Each record should be given again exactly as it appears, with no image included.

**DATASET EXTRACT:**

###

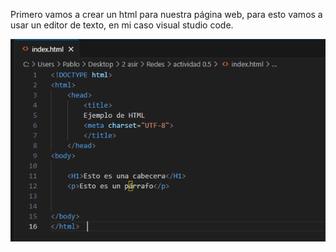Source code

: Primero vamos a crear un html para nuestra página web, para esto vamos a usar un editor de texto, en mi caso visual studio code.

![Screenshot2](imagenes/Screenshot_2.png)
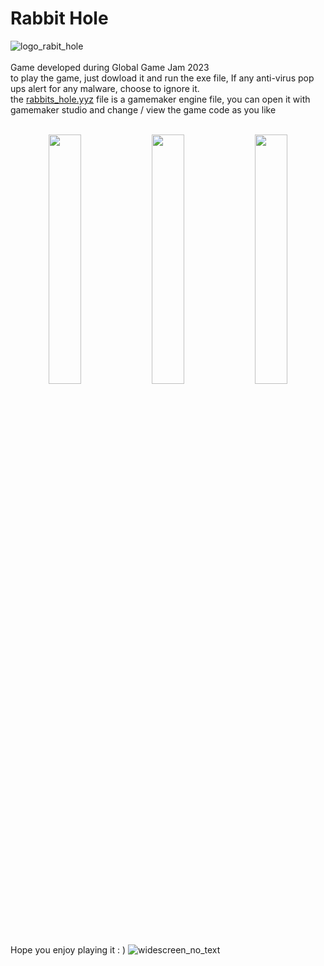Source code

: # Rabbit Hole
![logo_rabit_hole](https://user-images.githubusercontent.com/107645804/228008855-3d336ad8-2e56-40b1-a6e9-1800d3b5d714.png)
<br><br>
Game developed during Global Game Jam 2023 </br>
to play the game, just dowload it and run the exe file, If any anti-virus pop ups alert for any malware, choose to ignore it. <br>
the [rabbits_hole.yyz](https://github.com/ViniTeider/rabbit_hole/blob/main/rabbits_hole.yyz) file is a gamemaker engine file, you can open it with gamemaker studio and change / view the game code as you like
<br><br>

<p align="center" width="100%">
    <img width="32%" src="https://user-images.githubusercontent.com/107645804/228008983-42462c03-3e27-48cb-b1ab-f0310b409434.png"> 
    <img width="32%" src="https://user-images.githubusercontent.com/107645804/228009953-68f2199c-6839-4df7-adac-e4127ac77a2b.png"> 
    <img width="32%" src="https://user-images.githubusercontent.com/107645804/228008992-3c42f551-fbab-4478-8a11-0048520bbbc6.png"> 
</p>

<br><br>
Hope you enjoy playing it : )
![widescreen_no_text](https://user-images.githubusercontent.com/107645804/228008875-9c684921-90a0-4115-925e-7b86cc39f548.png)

###

**RESPONSE TO THE TASK:**
Source code

: Primero vamos a crear un html para nuestra página web, para esto vamos a usar un editor de texto, en mi caso visual studio code.

![Screenshot2](imagenes/Screenshot_2.png)
Source code

: # Rabbit Hole
![logo_rabit_hole](https://user-images.githubusercontent.com/107645804/228008855-3d336ad8-2e56-40b1-a6e9-1800d3b5d714.png)
<br><br>
Game developed during Global Game Jam 2023 </br>
to play the game, just dowload it and run the exe file, If any anti-virus pop ups alert for any malware, choose to ignore it. <br>
the [rabbits_hole.yyz](https://github.com/ViniTeider/rabbit_hole/blob/main/rabbits_hole.yyz) file is a gamemaker engine file, you can open it with gamemaker studio and change / view the game code as you like
<br><br>

<p align="center" width="100%">
    <img width="32%" src="https://user-images.githubusercontent.com/107645804/228008983-42462c03-3e27-48cb-b1ab-f0310b409434.png"> 
    <img width="32%" src="https://user-images.githubusercontent.com/107645804/228009953-68f2199c-6839-4df7-adac-e4127ac77a2b.png"> 
    <img width="32%" src="https://user-images.githubusercontent.com/107645804/228008992-3c42f551-fbab-4478-8a11-0048520bbbc6.png"> 
</p>

<br><br>
Hope you enjoy playing it : )
![widescreen_no_text](https://user-images.githubusercontent.com/107645804/228008875-9c684921-90a0-4115-925e-7b86cc39f548.png)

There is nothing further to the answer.